The core speech-to-text skill is built for audio transcription, and the repository examples focus on files such as MP3, WAV, M4A, OGG, FLAC, AAC, and WEBM. If your source is video, you usually need audio extraction first unless your own workflow already handles that step.

What is the main limit to know before install?

The biggest practical limits are file size and duration. If your workflow often exceeds those limits, the speech-to-text install may still be fine for small jobs, but it will not be the right default for long-form archival transcription.

How is this different from a normal transcription prompt?

A normal prompt can describe the task, but the speech-to-text skill gives you a repeatable operational path: install, required key, supported inputs, output modes, and a script-driven workflow. That makes it more reliable for repeated speech-to-text usage than a one-off instruction.

Is it beginner-friendly?

Yes, if you can run a basic Python command and set an API key.

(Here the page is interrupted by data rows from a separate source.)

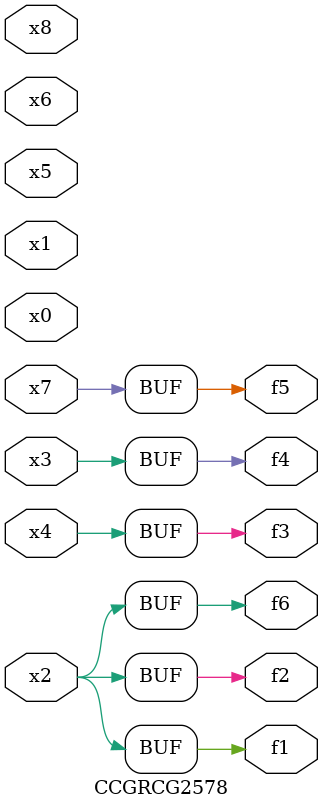
<source format=v>
module CCGRCG2578(
	input x0, x1, x2, x3, x4, x5, x6, x7, x8,
	output f1, f2, f3, f4, f5, f6
);
	assign f1 = x2;
	assign f2 = x2;
	assign f3 = x4;
	assign f4 = x3;
	assign f5 = x7;
	assign f6 = x2;
endmodule

</source>
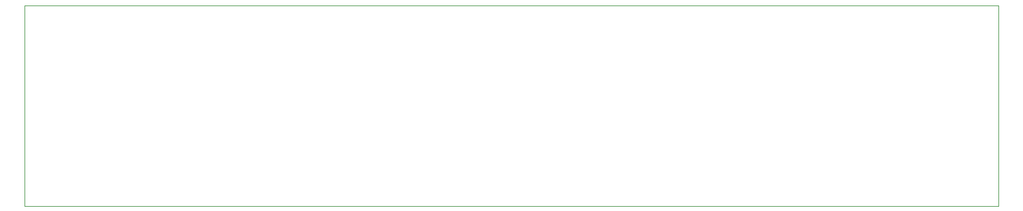
<source format=gbr>
%TF.GenerationSoftware,KiCad,Pcbnew,(5.1.9)-1*%
%TF.CreationDate,2021-03-29T21:17:45+02:00*%
%TF.ProjectId,ESP_Windowsensor,4553505f-5769-46e6-946f-7773656e736f,rev?*%
%TF.SameCoordinates,Original*%
%TF.FileFunction,Profile,NP*%
%FSLAX46Y46*%
G04 Gerber Fmt 4.6, Leading zero omitted, Abs format (unit mm)*
G04 Created by KiCad (PCBNEW (5.1.9)-1) date 2021-03-29 21:17:45*
%MOMM*%
%LPD*%
G01*
G04 APERTURE LIST*
%TA.AperFunction,Profile*%
%ADD10C,0.050000*%
%TD*%
G04 APERTURE END LIST*
D10*
X49530000Y-89662000D02*
X49530000Y-61976000D01*
X183896000Y-89662000D02*
X49530000Y-89662000D01*
X183896000Y-61976000D02*
X183896000Y-89662000D01*
X49530000Y-61976000D02*
X183896000Y-61976000D01*
M02*

</source>
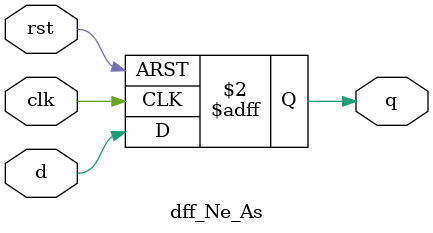
<source format=v>

module dff_Pe_As(q,d,clk,rst);
  input clk,rst,d;
  output reg q;
  
  always@ (posedge clk or posedge rst)
    if(rst)
      q=1'b0;
  	else
      q<=d;
  
endmodule


// ----------------------------------------------
// DFF NEGEDGE ASYNCHRONOUS
// ----------------------------------------------
module dff_Ne_As(q,d,clk,rst);
  input clk,rst,d;
  output reg q;
  
  always@ (negedge clk or posedge rst)
    if(rst)
      q=1'b0;
  	else
      q<=d;
  
endmodule


</source>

The speech-to-text guide is straightforward, but beginners should still read the script so they do not assume unsupported file types, output options, or language behavior.

How to Improve speech-to-text skill

Specify the transcription target clearly

Better results start with clearer intent. Say whether you need verbatim text, readable cleaned-up transcript, timestamps, speaker labels, or machine-readable JSON. The speech-to-text skill can support several outputs, but you need to choose the one that matches the downstream job.

Use file and language details

If you know the language, provide it. If the recording has multiple speakers, say so. If the audio is noisy, mention that too. These details improve speech-to-text output quality because they reduce guesswork in decoding accents, switching languages, and segmenting speakers.

Match the output to the next step

For editing, ask for plain text. For captioning or automation, ask for JSON or timestamped output. For search indexing, ask for a transcript that preserves speaker turns. This is where speech-to-text for Workflow Automation becomes useful: the output should be shaped for the next tool, not just for reading.

Iterate from the first transcript

If the first pass is close but not usable, refine the input instead of restarting broadly. Common fixes are: provide the correct language, trim silence or background noise, split long files, or request a different output format. That is the fastest way to improve a speech-to-text skill without changing your whole workflow.